What is the bottom line here?

  • First, U.S.-Taiwan relations are in good shape because they have been addressed on their own merits. I am glad that the Pentagon wishes to help strengthen Taiwan’s deterrent and prefer that it does so quietly. I wish our economic agencies would agree to discuss initiatives to significantly strengthen Taiwan’s economy. I am cautiously pleased that President Trump is no longer considering using Taiwan as a bargaining chip. So far so good. But I worry that he might go back to the idea.
  • Second, Taiwan should focus not only on shifts in U.S. policy but also on how our broken system of policy formulation affect the substance of policy.
  • Third, the Trump administration and Congress have clearly decided in words and deeds to approach China in an intensely more competitive manner. Both the economic and security agencies favor this approach, especially the focus on technology. In some ways, this works to Taiwan’s advantage. In other ways, it works to Taiwan’s disadvantage.
  • Fourth, it is too early to know the scope, duration, and implications of the U.S. competition. The emergence of the U.S. export control regime has made so-called trade negotiations much more complicated. Even without that issue, reaching agreement on the issues under negotiation for the last year was getting harder, what with Trump’s increase of some tariffs last month and his threat of more, and with China’s apparent backing away from commitments it had made. But naming Huawei as an entity of concern and the problem of Ms. Meng’s extradition case, Beijing will probably fold Huawei into the current negotiations and try to get Trump to back down. More broadly, as I have suggested, Huawei is only the tip of a very big iceberg.

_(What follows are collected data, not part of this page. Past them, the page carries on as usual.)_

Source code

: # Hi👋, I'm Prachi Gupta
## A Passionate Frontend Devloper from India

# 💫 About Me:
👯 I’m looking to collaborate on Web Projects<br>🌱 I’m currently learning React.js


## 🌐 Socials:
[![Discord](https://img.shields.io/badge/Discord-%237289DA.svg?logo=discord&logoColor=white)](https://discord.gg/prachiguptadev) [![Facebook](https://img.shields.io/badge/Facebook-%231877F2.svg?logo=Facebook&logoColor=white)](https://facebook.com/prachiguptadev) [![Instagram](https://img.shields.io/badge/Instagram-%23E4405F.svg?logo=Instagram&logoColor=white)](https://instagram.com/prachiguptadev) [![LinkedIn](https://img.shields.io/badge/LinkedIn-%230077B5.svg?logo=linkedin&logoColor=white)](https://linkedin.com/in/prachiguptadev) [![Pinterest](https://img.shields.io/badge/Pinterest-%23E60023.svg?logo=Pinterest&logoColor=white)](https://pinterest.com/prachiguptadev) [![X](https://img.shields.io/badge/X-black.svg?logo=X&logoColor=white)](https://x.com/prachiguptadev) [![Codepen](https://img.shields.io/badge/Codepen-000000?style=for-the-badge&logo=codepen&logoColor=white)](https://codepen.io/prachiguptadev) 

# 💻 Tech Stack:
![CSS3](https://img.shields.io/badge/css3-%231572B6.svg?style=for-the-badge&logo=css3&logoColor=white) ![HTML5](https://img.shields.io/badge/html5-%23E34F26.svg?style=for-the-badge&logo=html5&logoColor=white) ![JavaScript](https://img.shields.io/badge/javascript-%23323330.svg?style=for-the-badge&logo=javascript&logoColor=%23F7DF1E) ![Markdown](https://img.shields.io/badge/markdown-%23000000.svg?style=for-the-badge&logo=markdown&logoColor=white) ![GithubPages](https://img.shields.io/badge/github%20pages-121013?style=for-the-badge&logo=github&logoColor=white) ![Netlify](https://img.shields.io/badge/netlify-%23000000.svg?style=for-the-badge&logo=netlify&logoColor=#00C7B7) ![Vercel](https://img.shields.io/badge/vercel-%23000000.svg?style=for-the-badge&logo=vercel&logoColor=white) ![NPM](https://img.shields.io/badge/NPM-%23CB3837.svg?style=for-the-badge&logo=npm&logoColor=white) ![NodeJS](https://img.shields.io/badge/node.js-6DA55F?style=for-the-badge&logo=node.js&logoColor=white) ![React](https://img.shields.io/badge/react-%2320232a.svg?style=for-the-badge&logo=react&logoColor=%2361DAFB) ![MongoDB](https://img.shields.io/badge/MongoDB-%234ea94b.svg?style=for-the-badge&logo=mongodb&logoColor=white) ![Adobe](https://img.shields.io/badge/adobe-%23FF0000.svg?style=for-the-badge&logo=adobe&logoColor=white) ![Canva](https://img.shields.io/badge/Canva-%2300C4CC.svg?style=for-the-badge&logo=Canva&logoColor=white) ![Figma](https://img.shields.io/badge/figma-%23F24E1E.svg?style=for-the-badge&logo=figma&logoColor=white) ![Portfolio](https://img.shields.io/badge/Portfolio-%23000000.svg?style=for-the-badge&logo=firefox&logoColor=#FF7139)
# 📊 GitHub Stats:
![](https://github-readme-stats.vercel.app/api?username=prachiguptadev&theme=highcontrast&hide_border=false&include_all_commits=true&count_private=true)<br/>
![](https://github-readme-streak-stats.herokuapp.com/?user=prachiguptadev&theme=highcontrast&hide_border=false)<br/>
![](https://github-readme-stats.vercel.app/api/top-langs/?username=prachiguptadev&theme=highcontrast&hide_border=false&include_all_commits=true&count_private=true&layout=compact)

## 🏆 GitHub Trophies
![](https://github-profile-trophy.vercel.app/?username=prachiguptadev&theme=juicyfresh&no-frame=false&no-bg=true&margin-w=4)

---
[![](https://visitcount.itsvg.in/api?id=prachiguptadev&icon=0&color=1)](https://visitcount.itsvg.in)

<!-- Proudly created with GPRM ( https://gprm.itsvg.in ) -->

There are some implications of this American policy approach for Taiwan. First of all, even if U.S.-China relations becomes a zero-sum struggle, Taiwan won’t necessarily and automatically be the beneficiary. This is particularly true when it comes to economics, as you know as well as I do, U.S. economic objectives concerning the PRC – on tariffs, on the location of supply chains, on advanced technologies – all can have serious consequences for Taiwan. All these issues increase uncertainty and the cost of doing business.

Second, although some parts of the U.S. government are quite supportive of Taiwan, others are not. For those in Taiwan who believe that U.S. support is absolute, they need to think again. There is no blank check here. Taiwan needs to consider carefully how to balance its interests vis-à-vis the United States and the PRC.

Third, there are ways that Taiwan can help itself – economically, and politically. I personally worry that Beijing will rely increasingly on PRC pressure and intimidation – coercion without violence.

Finally, based on my warning about friendly fire, I believe that Taiwan officials need to convey clear messages to their U.S. counterparts about the unintended, negative consequences for Taiwan of U.S. economic policy towards China. We all understand the constraints here, but Taiwan is blessed with many friends in Washington.

Thank you for your attention. I wish that I could provide you with a more positive report than the one I have given today. But I feel it is my duty as a friend to be honest and frank. Thank you again. I look forward to your questions.

  • Footnotes
    1. Taipei Forum Foundation event at the Chang Yung-fa Foundation, Taipei.
    2. College of International Affairs, National Chengchi University, Taipei.